Carlos Arango
Tras ocho horas de
viaje y ajeno a lo que ocurría a su alrededor, el hombre esperaba la salida del
vuelo que lo llevaría a su ciudad mirando un televisor sin sonido. Una voz
femenina lo sacó de su letargo: “Dame un whisky por favor. Que sea doble pues
solo tengo dólares y no traigo el cambio exacto”, escuchó decir a su espalda.
“Un trago es una
buena idea”, pensó el hombre y se dirigió a la venta móvil observando a la
chica hacer divertidos movimientos para encontrar su billetera intentando no
derramar el licor. El hombre sonrió y ella, sin decir nada, extendió su brazo para que le sostuviera su copa
mientras terminaba su tarea.
“Soy Chiara, voy para
Medellín y vengo de Barcelona donde he vivido los últimos seis años” dijo ella,
mientras el hombre pedía un vodka y comprendía la razón de su especial acento.

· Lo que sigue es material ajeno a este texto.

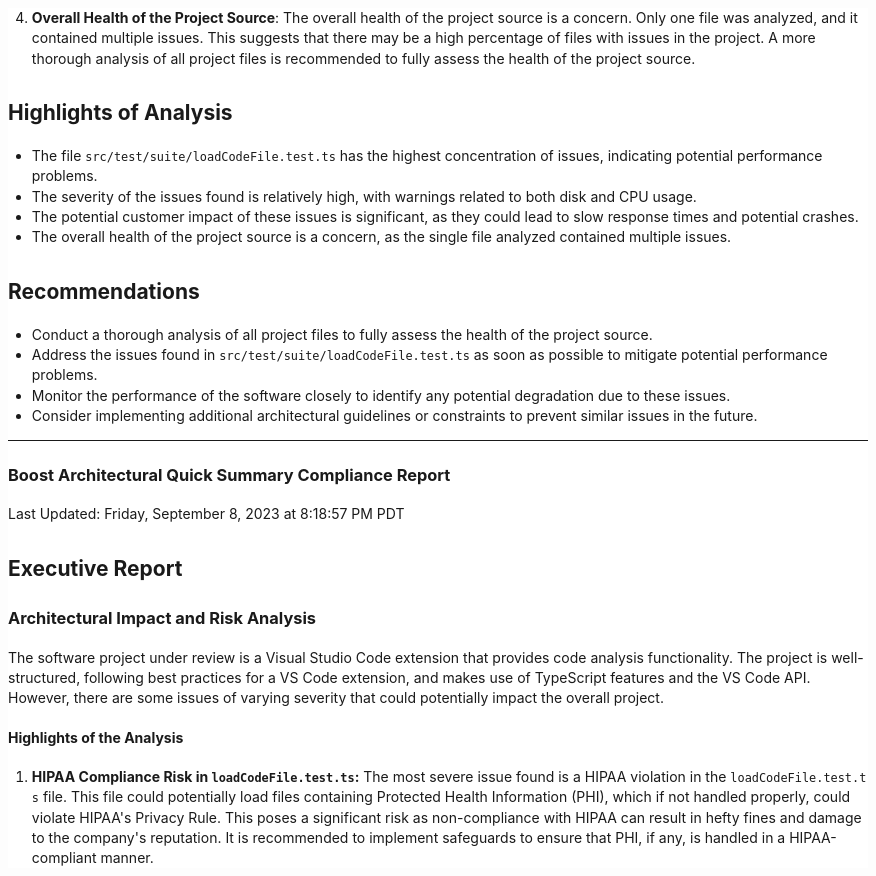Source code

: 4. **Overall Health of the Project Source**: The overall health of the project source is a concern. Only one file was analyzed, and it contained multiple issues. This suggests that there may be a high percentage of files with issues in the project. A more thorough analysis of all project files is recommended to fully assess the health of the project source.

## Highlights of Analysis

- The file `src/test/suite/loadCodeFile.test.ts` has the highest concentration of issues, indicating potential performance problems.
- The severity of the issues found is relatively high, with warnings related to both disk and CPU usage.
- The potential customer impact of these issues is significant, as they could lead to slow response times and potential crashes.
- The overall health of the project source is a concern, as the single file analyzed contained multiple issues.

## Recommendations

- Conduct a thorough analysis of all project files to fully assess the health of the project source.
- Address the issues found in `src/test/suite/loadCodeFile.test.ts` as soon as possible to mitigate potential performance problems.
- Monitor the performance of the software closely to identify any potential degradation due to these issues.
- Consider implementing additional architectural guidelines or constraints to prevent similar issues in the future.


---

### Boost Architectural Quick Summary Compliance Report

Last Updated: Friday, September 8, 2023 at 8:18:57 PM PDT

## Executive Report

### Architectural Impact and Risk Analysis

The software project under review is a Visual Studio Code extension that provides code analysis functionality. The project is well-structured, following best practices for a VS Code extension, and makes use of TypeScript features and the VS Code API. However, there are some issues of varying severity that could potentially impact the overall project.

#### Highlights of the Analysis

1. **HIPAA Compliance Risk in `loadCodeFile.test.ts`:** The most severe issue found is a HIPAA violation in the `loadCodeFile.test.ts` file. This file could potentially load files containing Protected Health Information (PHI), which if not handled properly, could violate HIPAA's Privacy Rule. This poses a significant risk as non-compliance with HIPAA can result in hefty fines and damage to the company's reputation. It is recommended to implement safeguards to ensure that PHI, if any, is handled in a HIPAA-compliant manner.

“Vengo de pasar tres semanas en México” dijo él, apurando un trago y mirando a través del
cristal el dulce rostro de la chica, distorsionado por la presencia del líquido
y el hielo dentro del vaso.
La conversación fluyó
con facilidad. El ininteligible sonido de los altavoces anunció que todos los
vuelos tendrían un retraso. El hombre, fumador compulsivo, comenzaba a
enfrentarse a la disyuntiva de elegir entre la chica y su ansiedad, cuando la
observó llevar su mano al bolso y extraer una caja de cigarros. Intrascendente
y simple. Cómplices involuntarios, haciendo algo prohibido, aceptaron con naturalidad la autoritaria sugerencia de
fumar afuera.
Algunas palabras más
tarde, el hombre sugirió abrir una de las botellas de tequila que traía como
único equipaje de mano junto a su computadora. Sin titubear, ella aceptó. Más
comodidad y complicidad. Seis años después ella le diría “química, compatibilidad sensible, soledades completas”, palabras perfectas
para describir solo parcialmente lo que él sentía, pues su estómago comenzaba a
palpitar con el aleteo de innumerables mariposas.
La gélida niebla
bogotana los envolvía pero ellos la ignoraban, no se movían, preferían la
intimidad pública, el encanto de sus voces, la cercanía de sus cuerpos. La
cubrió con su abrigo y disfrutó la sensación de intimidad y erotismo que le
producía ver a una mujer usando su ropa. Una parte de él, la envolvía sin
pudor.
Su imaginación,
aliada permisiva, le dio licencia para soñar. Con sus ojos la recorrió. Abrió
lenta y suavemente los botones de su blusa disfrutando la visión de su pecho
descubierto y sus pezones endurecidos por el deseo y el viento helado. Ella,
temblando, pedía en medio de un grito silencioso ser abrazada. La tomó de la
cintura, la acercó y la estrechó en sus brazos. Las palabras se volvieron
murmullos.
“Vuelo 9231 con
destino a Medellín, pasajeros favor pasar a la sala de embarque número uno”
anunció el altavoz del aeropuerto.
La noche compartida
llegó a su fin con un amistoso beso en la mejilla. En un esfuerzo por extender
esas horas, mientras la veía alejarse, tomó el abrigo, lo estrechó contra su
rostro, buscando su olor, su esencia personal… ella seguía allí.